Goodbye and Thank You


Photo Credit: Katie Shiflett

Goodbyes are never easy, I know…stating the obvious. I only wrote for The Wire for 2 years, but that doesn’t make it any easier. Nevertheless, they’re necessary, so I’m going to give this my best shot.


I was never going to join The Wire, I didn’t think journalism was for me, but when Junior year came around, I had an elective free and my sister, who had already been on staff for 2 years, convinced me to join. I will always be grateful to her for that (though don’t tell her that, she’ll lord it over me ‘till the end of time). I have learned a lot in the last 2 years. I’ll always be thankful for the friends I’ve made, from my fellow-editors to my adviser. This place helped me find my voice, figuratively speaking. I will carry memories of this place and the people I met forever.


I won’t ever forget this place. There was a lot of life lived here, even if I only spent 2 and ¾ years in the actual building. There have been lows: full on freak-outs and I can only thank my friends for getting me through them. Whoever is reading this, I hope you have friends like that. You don’t need many, just 2 or 3, who will sit, listen, and talk you through a completely unnecessary and bordering on irrational freak-out. There have also been highs: soccer practices where it seemed like the main goal of the coaches was to just get us to stop talking and pay attention…sometimes they actually managed it. 


The people made this place unforgettable.
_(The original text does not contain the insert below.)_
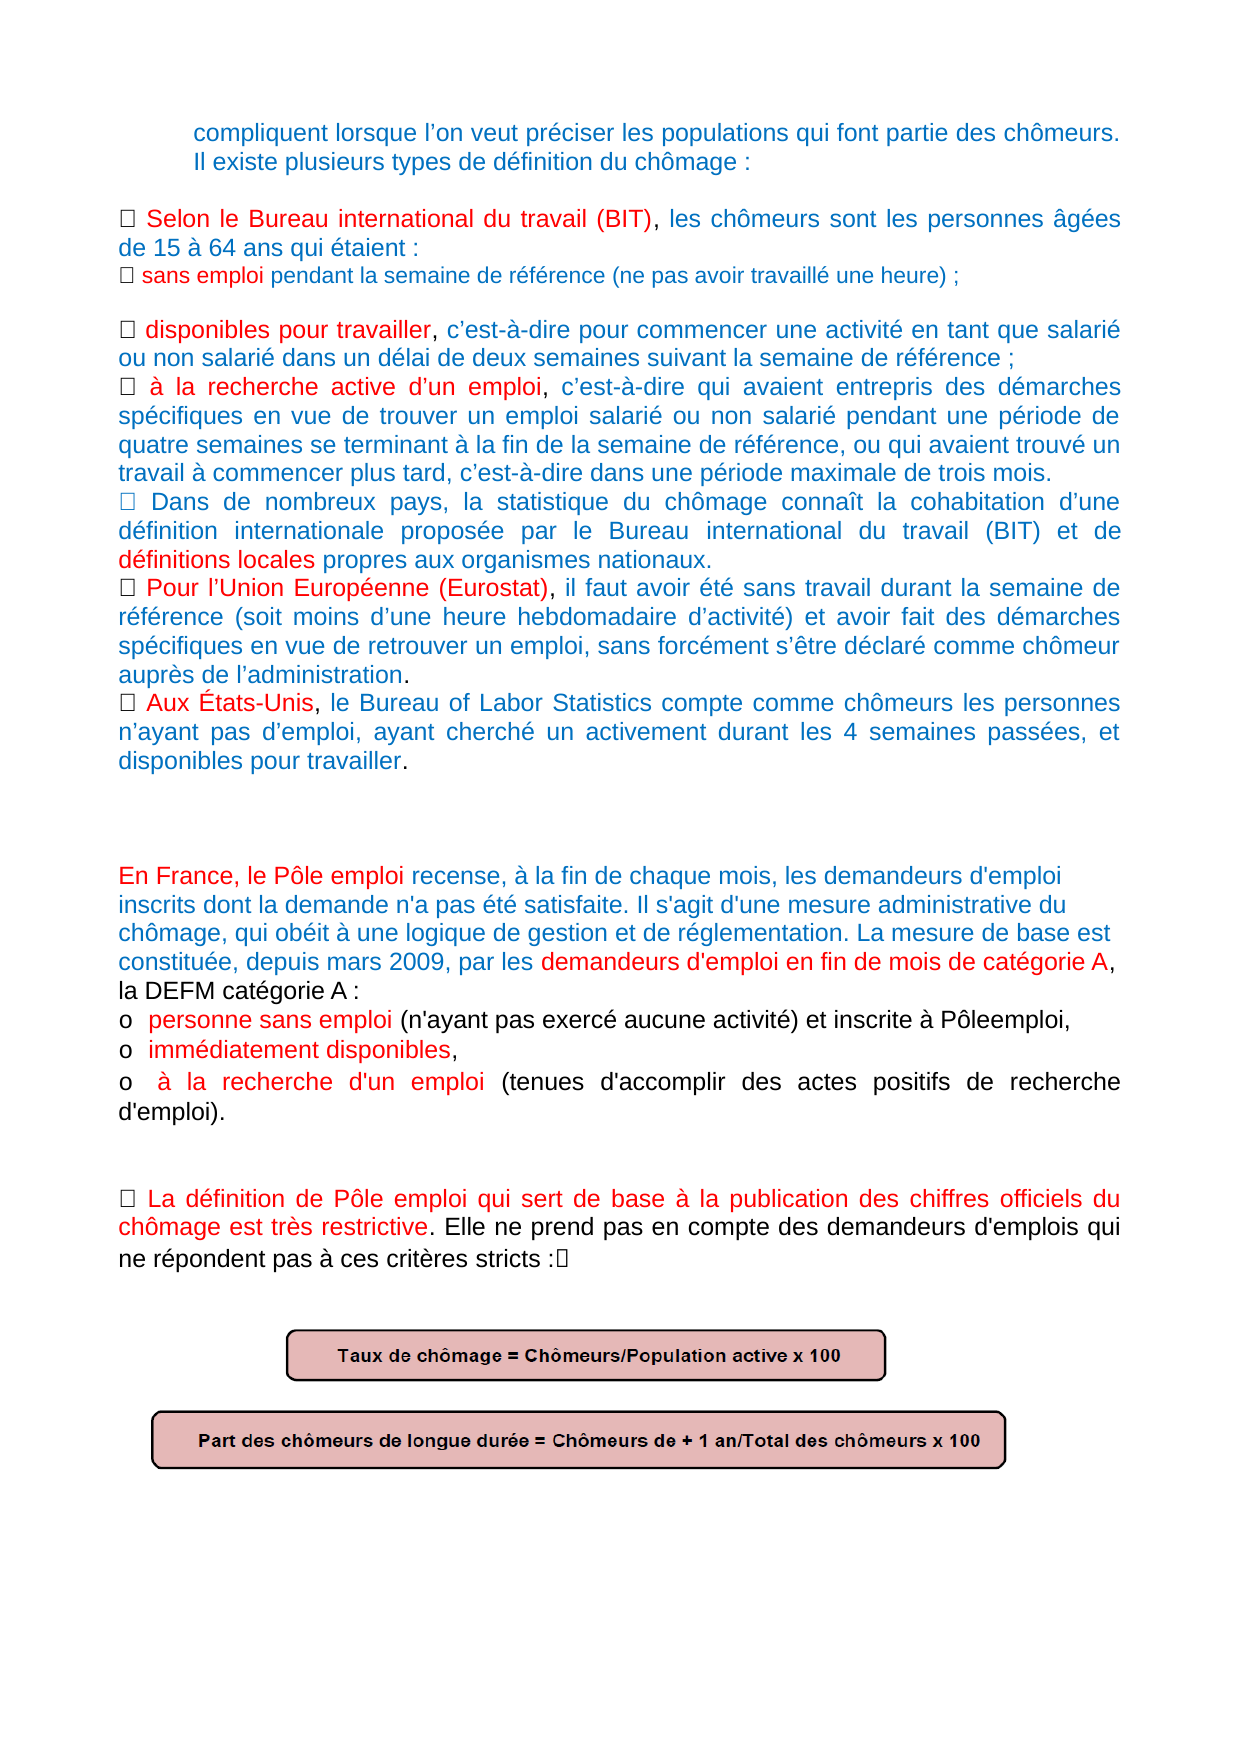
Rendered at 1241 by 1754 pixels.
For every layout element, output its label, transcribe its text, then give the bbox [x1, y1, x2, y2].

list compliquent lorsque l’on veut préciser les populations qui font partie des chômeurs. Il existe plusieurs types de définition du chômage : [156, 118, 1122, 176]
text  à la recherche active d’un emploi, c’est-à-dire qui avaient entrepris des démarches spécifiques en vue de trouver un emploi salarié ou non salarié pendant une période de quatre semaines se terminant à la fin de la semaine de référence, ou qui avaient trouvé un travail à commencer plus tard, c’est-à-dire dans une période maximale de trois mois. [118, 372, 1122, 487]
text o personne sans emploi (n'ayant pas exercé aucune activité) et inscrite à Pôleemploi, [118, 1004, 1122, 1036]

My teachers, especially Ms. Cooper, Ms. Hubbard, and Mrs. O’Grady, who had to put up with me for multiple years (how they managed it will remain a mystery to me) gave me support. My friends and teammates gave me joyful memories and there is no way I can ever thank them enough.


I hope that people get to have a high school experience like I did. I had plenty of resources and teachers that really helped me, but I worry that it’s not going to happen. We’re at a critical time for public education. Teacher turnover is at an amazingly high rate and some schools are massively overpopulated, which, with the understaffing, is leading to classes of 40 people in some districts. Since the Great Recession, there has been a persistent problem with teacher retention. Nine out of every 10 teachers hired each year are replacing teachers who left voluntarily. More than ⅔ of teachers quit before retirement. This problem is even worse in lower income schools, where the turnover rate is nearly 50% greater than other schools. This then leads to teacher shortages, which exacerbates the problems of overcrowded classrooms.


Then there are the problems with funding. According to the NEA (National Education Association) $11,000 is spent on each student each year in the United States, but on average $1,200 less is given to high poverty districts and $2,000 less is received by districts servicing the largest numbers of students of color. This is not sustainable, and it’s just plain unfair. The people who need the help the most aren’t getting it.


They won’t be getting the experience that I had, and that’s too bad. School, even when it stinks, is formative and critical to each person. I was extremely fortunate to have had the opportunities that I’ve had and we have to try harder to ensure that everyone can have those opportunities, but in order to do that we need teachers and the schools need funding. I hope that this improves in the future and I will forever be grateful that I had those opportunities.


That brings us back to the goodbye part. Though I will be physically leaving this place, it will stay with me for the rest of my life, and I hope that the mark I leave behind will remain, if just for a short while.


To my friends, teachers, and teammates: I wish you joy, though we may never meet again. Thank you. Goodbye.